Another problematic piece is 'The Augustan Economy: a Core-Periphery Model' (27-32). Bounegru speaks here of a bipolar configuration between that of the Hellenistic-style merchants' organizations in the eastern Mediterranean, and that of the Roman West, described as one of ["greater mobility and a more strict control by the state over transport activities"]. Bounegru states that the former were ["restricted...especially to the west-Pontic and Aegean regions"], but in the next paragraph contradicts this statement by stating that there is epigraphic evidence for their long-distance involvements. Bounegru distinguishes the parallel developments of the earlier, eastern terra sigillata production centers from those that developed the following century in Italy, but then posits their integration by the end of the Augustan period, in a ["unification of the pottery production, and...by interaction between the great production centres"], without full or detailed explanation (31).
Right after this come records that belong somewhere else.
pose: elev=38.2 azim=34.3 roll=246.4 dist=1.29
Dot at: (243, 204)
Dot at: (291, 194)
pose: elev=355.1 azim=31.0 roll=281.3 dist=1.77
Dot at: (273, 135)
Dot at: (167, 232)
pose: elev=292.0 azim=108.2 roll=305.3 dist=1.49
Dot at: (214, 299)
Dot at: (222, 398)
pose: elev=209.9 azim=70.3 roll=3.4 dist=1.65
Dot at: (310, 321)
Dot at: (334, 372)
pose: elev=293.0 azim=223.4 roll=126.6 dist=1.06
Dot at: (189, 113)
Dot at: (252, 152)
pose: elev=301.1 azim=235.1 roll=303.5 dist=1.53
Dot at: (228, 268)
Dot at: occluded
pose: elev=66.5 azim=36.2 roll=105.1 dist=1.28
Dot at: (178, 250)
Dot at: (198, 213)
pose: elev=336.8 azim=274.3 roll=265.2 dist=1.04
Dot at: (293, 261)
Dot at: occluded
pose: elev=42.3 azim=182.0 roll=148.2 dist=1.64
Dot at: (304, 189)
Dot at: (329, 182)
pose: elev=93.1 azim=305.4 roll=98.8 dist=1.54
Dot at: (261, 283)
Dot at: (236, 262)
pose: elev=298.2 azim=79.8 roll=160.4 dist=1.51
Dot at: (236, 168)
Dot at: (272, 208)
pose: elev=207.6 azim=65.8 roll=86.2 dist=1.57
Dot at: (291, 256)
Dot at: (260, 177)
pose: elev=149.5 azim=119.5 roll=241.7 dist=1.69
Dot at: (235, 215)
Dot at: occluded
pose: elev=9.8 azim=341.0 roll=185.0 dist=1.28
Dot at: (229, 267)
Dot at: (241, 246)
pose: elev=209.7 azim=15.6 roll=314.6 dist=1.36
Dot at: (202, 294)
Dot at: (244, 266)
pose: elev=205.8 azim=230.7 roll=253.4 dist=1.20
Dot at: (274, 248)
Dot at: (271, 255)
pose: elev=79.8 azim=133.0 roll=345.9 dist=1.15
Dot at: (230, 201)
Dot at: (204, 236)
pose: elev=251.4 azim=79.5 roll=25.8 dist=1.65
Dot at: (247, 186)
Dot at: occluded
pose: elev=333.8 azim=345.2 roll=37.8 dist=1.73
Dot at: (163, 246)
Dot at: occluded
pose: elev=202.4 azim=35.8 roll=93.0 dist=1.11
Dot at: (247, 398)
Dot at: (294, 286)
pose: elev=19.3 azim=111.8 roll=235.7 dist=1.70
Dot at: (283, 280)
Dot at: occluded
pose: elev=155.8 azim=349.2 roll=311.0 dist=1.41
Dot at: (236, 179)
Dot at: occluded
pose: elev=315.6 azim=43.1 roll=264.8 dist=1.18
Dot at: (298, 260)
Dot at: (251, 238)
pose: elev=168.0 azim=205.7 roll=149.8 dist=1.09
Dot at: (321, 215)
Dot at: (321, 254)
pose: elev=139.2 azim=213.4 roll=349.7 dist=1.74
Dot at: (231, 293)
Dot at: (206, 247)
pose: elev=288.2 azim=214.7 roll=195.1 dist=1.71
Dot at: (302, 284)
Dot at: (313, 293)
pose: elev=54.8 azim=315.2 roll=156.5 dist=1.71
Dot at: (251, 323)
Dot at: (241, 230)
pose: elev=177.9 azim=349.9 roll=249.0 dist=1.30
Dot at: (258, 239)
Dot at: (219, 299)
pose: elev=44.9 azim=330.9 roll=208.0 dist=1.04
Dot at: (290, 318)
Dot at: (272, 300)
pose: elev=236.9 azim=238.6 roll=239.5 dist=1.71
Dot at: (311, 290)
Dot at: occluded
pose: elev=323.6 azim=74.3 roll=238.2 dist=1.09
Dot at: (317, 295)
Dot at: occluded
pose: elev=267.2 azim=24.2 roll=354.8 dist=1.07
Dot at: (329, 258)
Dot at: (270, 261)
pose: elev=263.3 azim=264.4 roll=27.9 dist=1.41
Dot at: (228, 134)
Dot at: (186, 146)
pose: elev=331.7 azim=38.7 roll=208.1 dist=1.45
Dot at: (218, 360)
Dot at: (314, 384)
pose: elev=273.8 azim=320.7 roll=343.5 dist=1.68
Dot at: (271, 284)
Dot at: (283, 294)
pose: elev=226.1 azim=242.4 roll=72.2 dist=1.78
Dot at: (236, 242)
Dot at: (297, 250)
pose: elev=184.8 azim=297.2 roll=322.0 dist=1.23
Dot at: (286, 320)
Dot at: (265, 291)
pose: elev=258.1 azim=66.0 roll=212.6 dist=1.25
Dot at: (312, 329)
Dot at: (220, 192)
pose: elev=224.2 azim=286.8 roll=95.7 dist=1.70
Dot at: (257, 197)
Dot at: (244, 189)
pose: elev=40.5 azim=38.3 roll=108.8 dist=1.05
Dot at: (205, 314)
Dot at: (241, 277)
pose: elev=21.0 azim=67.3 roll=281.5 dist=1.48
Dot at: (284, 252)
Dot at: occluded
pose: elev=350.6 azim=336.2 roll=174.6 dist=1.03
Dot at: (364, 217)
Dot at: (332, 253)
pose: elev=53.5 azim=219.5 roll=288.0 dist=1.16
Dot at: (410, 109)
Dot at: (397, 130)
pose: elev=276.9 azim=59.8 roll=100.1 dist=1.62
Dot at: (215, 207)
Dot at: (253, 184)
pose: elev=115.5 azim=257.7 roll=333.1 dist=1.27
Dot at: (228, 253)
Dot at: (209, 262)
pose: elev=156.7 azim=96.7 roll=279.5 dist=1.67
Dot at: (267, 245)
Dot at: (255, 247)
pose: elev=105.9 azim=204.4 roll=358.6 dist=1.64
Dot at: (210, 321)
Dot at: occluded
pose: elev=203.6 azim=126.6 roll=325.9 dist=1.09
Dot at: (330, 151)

It is difficult to tell if these are errors of interpretation, or simply signs of a lack of linguistic clarity, but more careful editing might have avoided such problems.

The work contains a number of helpful illustrations and photographs. Examples include excavation photographs of the pottery workshop at Pergamon-Ketios and drawings of terra sigillata found there, as well as line drawings of mosaics from various locations in the Roman world that depict amphora-transporting vessels.

Overall, this is a fine presentation of the fruits of many years of work, uncovering great complexity in an important economic region of the Roman world. Although mainly of interest to specialists in the Roman economy, its wide-ranging discussion of different types of evidence gives it value to more than one scholarly specialization.